New advisory period is disliked by many


Liv Baker

Students at Eagle High gather in teacher Kate Lester’s room for advisory.

Krista Karel, Copy Editor

           This school year, Eagle High has implemented an advisory period. This 25-minute class is required for all students first quarter and is replaced with a lengthened lunch for those students who maintain good grades after the first quarter is up. Freshmen, however, must stay in advisory for the first three quarters until they have an opportunity to earn a longer lunch for the fourth quarter.

In advisory, students are asked to check their grades and work on assignments for their classes. Although this may seem helpful, most students show disdain for advisory.

“I’m not a fan of advisory,” said sophomore Grace Tommasini. “It should have been a two-week-long requirement instead of a quarter.”
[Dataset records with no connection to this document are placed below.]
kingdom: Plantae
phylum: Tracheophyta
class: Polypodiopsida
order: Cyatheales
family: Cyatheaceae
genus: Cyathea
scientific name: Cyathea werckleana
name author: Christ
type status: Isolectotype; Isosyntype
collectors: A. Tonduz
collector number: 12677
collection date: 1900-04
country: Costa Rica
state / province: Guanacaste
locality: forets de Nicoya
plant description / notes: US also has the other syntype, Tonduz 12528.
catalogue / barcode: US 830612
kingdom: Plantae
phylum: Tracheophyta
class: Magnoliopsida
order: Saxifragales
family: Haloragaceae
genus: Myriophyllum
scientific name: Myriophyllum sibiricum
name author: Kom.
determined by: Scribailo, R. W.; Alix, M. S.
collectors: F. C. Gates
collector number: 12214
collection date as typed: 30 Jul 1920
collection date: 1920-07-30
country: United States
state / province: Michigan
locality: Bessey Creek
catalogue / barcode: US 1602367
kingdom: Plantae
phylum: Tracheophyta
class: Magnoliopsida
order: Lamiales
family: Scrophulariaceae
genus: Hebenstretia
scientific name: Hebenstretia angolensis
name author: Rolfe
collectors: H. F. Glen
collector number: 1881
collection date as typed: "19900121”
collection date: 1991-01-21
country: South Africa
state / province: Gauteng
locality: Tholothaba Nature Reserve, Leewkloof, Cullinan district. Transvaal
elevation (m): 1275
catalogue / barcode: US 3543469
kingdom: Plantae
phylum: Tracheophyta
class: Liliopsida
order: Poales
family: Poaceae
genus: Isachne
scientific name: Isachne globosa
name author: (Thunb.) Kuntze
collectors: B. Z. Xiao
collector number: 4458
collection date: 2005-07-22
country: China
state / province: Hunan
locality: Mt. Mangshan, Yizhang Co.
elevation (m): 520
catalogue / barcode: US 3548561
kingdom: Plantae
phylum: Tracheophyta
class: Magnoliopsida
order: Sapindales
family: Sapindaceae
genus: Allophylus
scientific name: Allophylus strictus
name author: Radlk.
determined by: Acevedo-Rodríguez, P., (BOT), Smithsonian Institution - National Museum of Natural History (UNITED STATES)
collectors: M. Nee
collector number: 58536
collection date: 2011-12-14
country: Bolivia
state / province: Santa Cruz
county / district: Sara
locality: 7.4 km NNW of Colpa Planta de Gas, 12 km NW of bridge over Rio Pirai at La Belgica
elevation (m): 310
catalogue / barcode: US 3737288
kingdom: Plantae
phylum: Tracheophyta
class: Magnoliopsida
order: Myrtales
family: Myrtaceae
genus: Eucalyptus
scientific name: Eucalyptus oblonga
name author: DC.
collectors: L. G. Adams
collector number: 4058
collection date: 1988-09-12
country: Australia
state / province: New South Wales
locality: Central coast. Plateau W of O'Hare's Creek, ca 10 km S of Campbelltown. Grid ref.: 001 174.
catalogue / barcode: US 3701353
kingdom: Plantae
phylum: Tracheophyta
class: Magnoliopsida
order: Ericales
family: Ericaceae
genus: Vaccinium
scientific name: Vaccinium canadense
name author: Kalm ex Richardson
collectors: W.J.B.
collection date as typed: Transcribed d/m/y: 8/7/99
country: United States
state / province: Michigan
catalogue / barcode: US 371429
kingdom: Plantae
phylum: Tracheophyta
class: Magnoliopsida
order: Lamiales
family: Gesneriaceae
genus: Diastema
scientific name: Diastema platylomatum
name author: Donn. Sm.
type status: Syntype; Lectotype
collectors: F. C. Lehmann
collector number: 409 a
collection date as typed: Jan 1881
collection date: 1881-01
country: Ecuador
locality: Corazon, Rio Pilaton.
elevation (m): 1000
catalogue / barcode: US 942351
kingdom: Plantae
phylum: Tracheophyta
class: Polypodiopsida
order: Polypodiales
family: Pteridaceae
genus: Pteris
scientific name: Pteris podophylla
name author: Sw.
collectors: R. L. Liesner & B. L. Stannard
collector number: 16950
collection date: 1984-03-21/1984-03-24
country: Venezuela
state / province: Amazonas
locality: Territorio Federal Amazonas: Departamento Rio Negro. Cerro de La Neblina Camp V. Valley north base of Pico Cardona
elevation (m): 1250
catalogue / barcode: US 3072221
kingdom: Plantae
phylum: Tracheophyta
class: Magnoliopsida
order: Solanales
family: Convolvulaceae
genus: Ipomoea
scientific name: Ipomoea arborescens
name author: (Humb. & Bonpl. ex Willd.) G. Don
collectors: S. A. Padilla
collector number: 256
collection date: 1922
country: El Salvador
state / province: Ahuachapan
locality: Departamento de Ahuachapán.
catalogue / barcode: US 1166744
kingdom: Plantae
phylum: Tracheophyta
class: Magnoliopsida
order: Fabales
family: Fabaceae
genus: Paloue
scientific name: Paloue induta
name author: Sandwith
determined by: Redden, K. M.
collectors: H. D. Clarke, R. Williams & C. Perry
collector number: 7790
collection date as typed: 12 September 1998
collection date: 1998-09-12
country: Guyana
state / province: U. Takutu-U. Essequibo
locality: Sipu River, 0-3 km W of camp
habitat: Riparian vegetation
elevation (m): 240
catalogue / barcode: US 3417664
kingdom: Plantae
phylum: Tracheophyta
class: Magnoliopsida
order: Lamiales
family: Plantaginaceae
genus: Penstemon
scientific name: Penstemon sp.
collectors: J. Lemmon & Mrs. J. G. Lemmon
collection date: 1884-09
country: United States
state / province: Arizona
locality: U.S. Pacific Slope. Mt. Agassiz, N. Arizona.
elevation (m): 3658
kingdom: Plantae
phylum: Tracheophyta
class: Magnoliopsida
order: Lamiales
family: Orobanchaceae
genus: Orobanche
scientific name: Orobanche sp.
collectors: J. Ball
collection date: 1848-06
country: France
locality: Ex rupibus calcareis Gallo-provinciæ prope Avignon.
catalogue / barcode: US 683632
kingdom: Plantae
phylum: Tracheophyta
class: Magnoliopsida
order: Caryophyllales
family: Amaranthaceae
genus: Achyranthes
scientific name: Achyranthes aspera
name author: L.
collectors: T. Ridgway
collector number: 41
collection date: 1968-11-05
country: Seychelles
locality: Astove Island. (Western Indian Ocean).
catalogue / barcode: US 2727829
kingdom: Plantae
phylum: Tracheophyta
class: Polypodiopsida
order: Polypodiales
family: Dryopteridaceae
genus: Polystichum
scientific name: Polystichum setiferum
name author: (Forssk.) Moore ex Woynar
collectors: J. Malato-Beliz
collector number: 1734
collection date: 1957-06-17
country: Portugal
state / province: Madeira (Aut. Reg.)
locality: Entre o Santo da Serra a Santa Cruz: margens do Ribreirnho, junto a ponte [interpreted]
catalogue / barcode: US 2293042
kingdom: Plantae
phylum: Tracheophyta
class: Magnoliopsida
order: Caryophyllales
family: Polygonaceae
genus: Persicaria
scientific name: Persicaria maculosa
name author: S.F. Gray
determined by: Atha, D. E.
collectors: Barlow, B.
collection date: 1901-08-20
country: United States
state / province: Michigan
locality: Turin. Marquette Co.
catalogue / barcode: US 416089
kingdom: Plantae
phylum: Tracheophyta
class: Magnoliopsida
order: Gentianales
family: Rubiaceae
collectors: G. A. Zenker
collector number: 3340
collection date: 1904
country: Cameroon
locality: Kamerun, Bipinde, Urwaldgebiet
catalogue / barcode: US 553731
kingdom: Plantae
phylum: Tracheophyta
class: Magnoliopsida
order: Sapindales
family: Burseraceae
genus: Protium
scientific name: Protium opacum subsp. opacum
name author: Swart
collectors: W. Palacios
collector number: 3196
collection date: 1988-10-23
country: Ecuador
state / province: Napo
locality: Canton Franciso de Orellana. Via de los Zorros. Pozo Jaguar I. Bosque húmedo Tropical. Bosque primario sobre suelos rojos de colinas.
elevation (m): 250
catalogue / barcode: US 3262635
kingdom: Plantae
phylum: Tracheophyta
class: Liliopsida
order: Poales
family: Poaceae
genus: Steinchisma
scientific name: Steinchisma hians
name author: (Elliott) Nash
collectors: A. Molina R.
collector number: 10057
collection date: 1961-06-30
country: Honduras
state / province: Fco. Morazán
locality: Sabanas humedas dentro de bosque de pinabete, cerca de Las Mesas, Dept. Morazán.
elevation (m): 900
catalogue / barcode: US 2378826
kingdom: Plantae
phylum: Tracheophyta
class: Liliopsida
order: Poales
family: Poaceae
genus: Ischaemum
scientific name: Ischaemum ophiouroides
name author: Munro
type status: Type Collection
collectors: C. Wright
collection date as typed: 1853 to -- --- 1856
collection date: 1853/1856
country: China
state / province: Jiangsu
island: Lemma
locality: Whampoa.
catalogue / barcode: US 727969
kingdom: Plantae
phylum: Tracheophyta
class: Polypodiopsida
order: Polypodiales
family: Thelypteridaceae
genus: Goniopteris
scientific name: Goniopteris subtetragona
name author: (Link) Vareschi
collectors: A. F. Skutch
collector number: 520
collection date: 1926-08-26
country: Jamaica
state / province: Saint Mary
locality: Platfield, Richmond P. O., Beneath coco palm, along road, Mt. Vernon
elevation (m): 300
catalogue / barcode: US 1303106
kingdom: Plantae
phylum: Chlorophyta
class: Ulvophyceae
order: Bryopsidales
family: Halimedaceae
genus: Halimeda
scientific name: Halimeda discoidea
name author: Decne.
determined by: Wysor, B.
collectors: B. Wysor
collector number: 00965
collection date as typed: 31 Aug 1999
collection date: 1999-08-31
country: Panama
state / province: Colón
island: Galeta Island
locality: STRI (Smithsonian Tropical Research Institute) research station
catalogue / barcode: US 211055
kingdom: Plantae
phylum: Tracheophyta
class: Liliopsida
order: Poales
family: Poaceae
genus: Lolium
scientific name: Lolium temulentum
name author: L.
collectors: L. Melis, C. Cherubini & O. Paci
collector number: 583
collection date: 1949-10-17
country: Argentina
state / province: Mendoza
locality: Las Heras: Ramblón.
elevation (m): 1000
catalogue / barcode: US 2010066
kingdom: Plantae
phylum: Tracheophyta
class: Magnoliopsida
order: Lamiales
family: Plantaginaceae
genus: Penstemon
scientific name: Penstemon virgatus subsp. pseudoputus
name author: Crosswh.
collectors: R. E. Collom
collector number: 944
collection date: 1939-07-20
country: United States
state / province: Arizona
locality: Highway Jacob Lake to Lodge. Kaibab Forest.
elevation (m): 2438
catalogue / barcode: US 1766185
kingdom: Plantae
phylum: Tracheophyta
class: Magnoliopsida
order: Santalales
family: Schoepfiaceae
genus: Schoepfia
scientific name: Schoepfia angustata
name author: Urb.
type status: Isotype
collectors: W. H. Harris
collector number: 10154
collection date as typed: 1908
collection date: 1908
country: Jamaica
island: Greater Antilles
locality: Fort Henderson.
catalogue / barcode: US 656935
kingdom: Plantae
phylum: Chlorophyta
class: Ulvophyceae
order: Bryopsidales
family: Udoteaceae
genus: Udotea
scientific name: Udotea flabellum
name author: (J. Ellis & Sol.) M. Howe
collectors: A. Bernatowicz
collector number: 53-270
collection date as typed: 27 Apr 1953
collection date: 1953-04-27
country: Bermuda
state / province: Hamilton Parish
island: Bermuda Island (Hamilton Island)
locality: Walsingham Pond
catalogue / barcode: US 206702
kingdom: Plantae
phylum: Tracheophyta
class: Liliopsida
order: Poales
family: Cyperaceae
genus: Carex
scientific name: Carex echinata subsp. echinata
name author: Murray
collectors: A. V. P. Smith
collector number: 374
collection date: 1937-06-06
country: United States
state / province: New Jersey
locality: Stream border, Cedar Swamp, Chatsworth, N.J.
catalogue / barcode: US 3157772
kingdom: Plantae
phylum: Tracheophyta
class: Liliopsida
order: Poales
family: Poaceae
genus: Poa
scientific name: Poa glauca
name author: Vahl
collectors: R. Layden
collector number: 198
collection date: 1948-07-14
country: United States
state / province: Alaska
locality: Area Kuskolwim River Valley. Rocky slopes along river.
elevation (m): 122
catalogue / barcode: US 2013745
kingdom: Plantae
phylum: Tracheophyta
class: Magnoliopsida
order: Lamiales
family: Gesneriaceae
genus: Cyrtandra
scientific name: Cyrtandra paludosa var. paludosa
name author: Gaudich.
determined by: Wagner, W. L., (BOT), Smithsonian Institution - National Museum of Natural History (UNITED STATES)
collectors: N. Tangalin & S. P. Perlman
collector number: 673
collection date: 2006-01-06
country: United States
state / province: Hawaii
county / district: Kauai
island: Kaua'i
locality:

Advisory seems like a good idea for those who need extra help, but for many Eagle High students, the period seems pointless. A lot of students don’t need that additional time to work and would much rather go to lunch early.

“You have no time to complete an assignment,” said sophomore Sean Gorman. “By the time you get out homework, the class is over.”

             It is much more reasonable to have the students who have struggled in previous years to be required to stay in advisory for a set period of time. Freshmen should stay in the period until the second quarter after they have had a chance to show their academic strength. This gives students who need help extra time to work and students who don’t need help more time to eat and relax.

“I feel like for the people who have Fs, it is useful, but not everyone has Fs,” Tommasini said. Most students feel the same way. Advisory may be a good idea for those who need it, but overall, the decision of who advisory is required for and for how long it should last needs to be rethought.